Gas and electricity bills are to rise for the second time in seven months.

Letters warning EDF Energy's 200,000 customers in Sussex about the increases from September 13 will land on doormats next month.

The rise comes after EDF raised the cost of electricity by 6.7 per cent and gas by 4.6 per cent on March 1.

Further rises of 3.8 per cent for electricity and 3.5 per cent for gas mean some customers will be paying almost £60 more than last winter.

A family of four could pay an extra £29 on its annual electricity bill of £294.60. The gas bill would rise by £30 to £394.

People living on their own can expect to pay an extra £16 for gas and £15 for electricity.

In 2002, EDF, which supplies customers in Brighton and Hove under the name Seeboard Energy, made group operating profits of almost £1 million a day. A spokesman for the company said the bigger bills were due to high fuel costs.

The cost of gas had risen by 25 per cent since the last increases were announced. Coal had risen by 20 per cent and electricity by 19 per cent.

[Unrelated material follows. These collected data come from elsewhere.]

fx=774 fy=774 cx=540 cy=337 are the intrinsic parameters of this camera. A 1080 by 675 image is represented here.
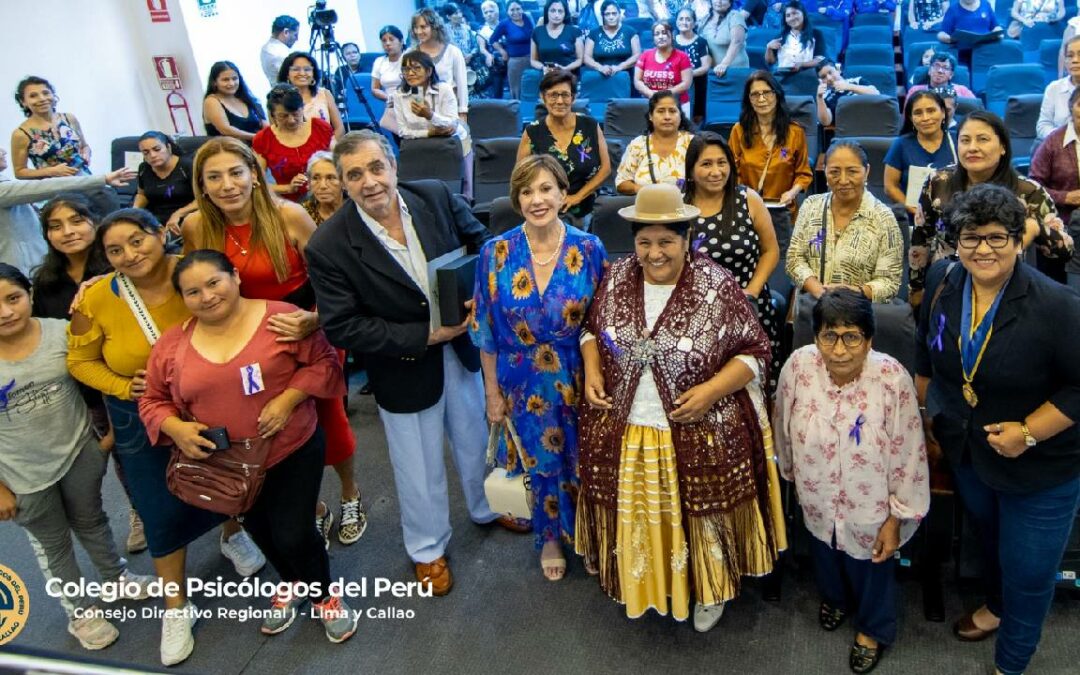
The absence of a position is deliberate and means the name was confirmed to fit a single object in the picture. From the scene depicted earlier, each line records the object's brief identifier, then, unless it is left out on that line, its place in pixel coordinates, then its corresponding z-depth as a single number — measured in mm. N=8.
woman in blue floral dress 2270
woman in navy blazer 1764
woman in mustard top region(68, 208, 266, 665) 2309
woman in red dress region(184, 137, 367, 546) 2369
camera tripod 6766
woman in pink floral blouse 1977
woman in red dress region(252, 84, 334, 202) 3973
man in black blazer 2312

EDF Energy has promised new customers its bills will be cheaper than British Gas between September 2004 and January 2006.

Labour Brighton Pavilion MP David Lepper said: "We are all used to annual increases but two in the past year to the tune of almost ten per cent does not seem to be a good way of doing it.

"I am concerned about people on a low income and elderly people living on their own.

"I will certainly be wanting to ask EDF some questions."